The bill, co-sponsored by all the members of the United States Senate Committee on Veterans’ Affairs (SVAC) introduces:
- An increased rate of VA disability compensation
- Dependent compensation for Gold Star families
- A clothing allowance for veterans.
Each of these increases would be based on the percentage used to raise Social Security benefits. The increase goes into effect Dec. 1, 2019, if the legislation passes the Senate and House and gains a presidential signature.
While it doesn’t establish automatic cost-of-living increases, this bill does provide a boost in the benefits received by veterans and their families for another year.
Home loan fee refunds
Tester and Sen. John Boozman, R-Ark., also introduced a bill to ensure VA repays the thousands of disabled veterans for home loan fees wrongfully charged.
An Inspector General report revealed that the VA wrongly charged nearly 73,000 disabled veterans $286.4 million in home loan fees and the VA has known it owes those veterans the money since at least 2014.
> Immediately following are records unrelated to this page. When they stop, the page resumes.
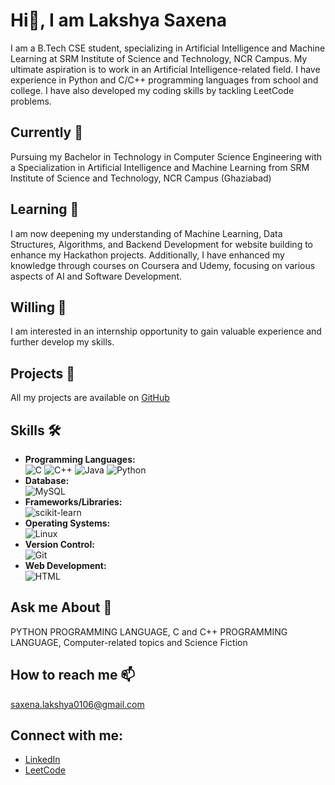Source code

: # Hi👋, I am Lakshya Saxena
I am a B.Tech CSE student, specializing in Artificial Intelligence and Machine Learning at SRM Institute of Science and Technology, NCR Campus. My ultimate aspiration is to work in an Artificial Intelligence-related field. I have experience in Python and C/C++ programming languages from school and college. I have also developed my coding skills by tackling LeetCode problems.

## Currently 🔭
Pursuing my Bachelor in Technology in Computer Science Engineering with a Specialization in Artificial Intelligence and Machine Learning from SRM Institute of Science and Technology, NCR Campus (Ghaziabad)

## Learning 🌱
I am now deepening my understanding of Machine Learning, Data Structures, Algorithms, and Backend Development for website building to enhance my Hackathon projects. Additionally, I have enhanced my knowledge through courses on Coursera and Udemy, focusing on various aspects of AI and Software Development.

## Willing 🤝
I am interested in an internship opportunity to gain valuable experience and further develop my skills.

## Projects 💫
All my projects are available on [GitHub](https://github.com/SaxenaLakshya)

## Skills 🛠️
- **Programming Languages:**  
  ![C](https://img.shields.io/badge/-C-A8B9CC?style=flat-square&logo=c&logoColor=white)
  ![C++](https://img.shields.io/badge/-C++-00599C?style=flat-square&logo=cplusplus&logoColor=white)
  ![Java](https://img.shields.io/badge/-Java-007396?style=flat-square&logo=java&logoColor=white)
  ![Python](https://img.shields.io/badge/-Python-3776AB?style=flat-square&logo=python&logoColor=white)
- **Database:**  
  ![MySQL](https://img.shields.io/badge/-MySQL-4479A1?style=flat-square&logo=mysql&logoColor=white)
- **Frameworks/Libraries:**  
  ![scikit-learn](https://img.shields.io/badge/-scikit--learn-F7931E?style=flat-square&logo=scikit-learn&logoColor=white)
- **Operating Systems:**  
  ![Linux](https://img.shields.io/badge/-Linux-FCC624?style=flat-square&logo=linux&logoColor=black)
- **Version Control:**  
  ![Git](https://img.shields.io/badge/-Git-F05032?style=flat-square&logo=git&logoColor=white)
- **Web Development:**  
  ![HTML](https://img.shields.io/badge/-HTML-E34F26?style=flat-square&logo=html5&logoColor=white)

## Ask me About 💬
PYTHON PROGRAMMING LANGUAGE, C and C++ PROGRAMMING LANGUAGE, Computer-related topics and Science Fiction

## How to reach me 📫
saxena.lakshya0106@gmail.com

## Connect with me:
- [LinkedIn](https://www.linkedin.com/in/lakshya-saxena-704607260?lipi=urn%3Ali%3Apage%3Ad_flagship3_profile_view_base_contact_details%3BC2Ri9z0OT5%2BMVWkULAbKgA%3D%3D)
- [LeetCode](https://leetcode.com/Saxena_Lakshya)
The bill would require VA to:
- Report to Congress with a plan to ID all of the veterans wrongfully charged a fee, and a timeline to refund them
- Develop an automated process for refunds to avoid the problem in the future
- Restricts VA from requiring a veteran to need to request a refund
- Develop a plan within three months to process the refunds, among other requirements
Care for women veterans
Rep. Lauren Underwood, D-Ill., introduced the Caring for Women Veterans Act, establishing an annual VA report to ensure that women veterans receive quality healthcare from VA hospitals.
The bill specifically directs the VA to submit an annual report to Congress on the gender-specific care available at VA facilities, to provide more information on the care women receive or don’t.
The report will be required to include:
- Locations where women access VA care, including the number of women veterans in each state and how many have gotten care at each VA
- How VA can model its care for women veterans based on private hospitals
- Recommendations for hospital and clinic improvements and research on how to raise money for those improvements
- The number of women’s health centers, care teams, OBGYNs and women’s health providers by the facility
- The number of doctors and other providers with qualifications to treat women’s health conditions
Veteran burials
Another bill from Boozman and Tester is intended to help state cemeteries meet federal standards for veteran burials.
The bill would improve access to training to ensure cemeteries funded by VA grants to maintain the standard necessary for veterans to rest thereby allowing VA to cover the cost for employees to travel to that training.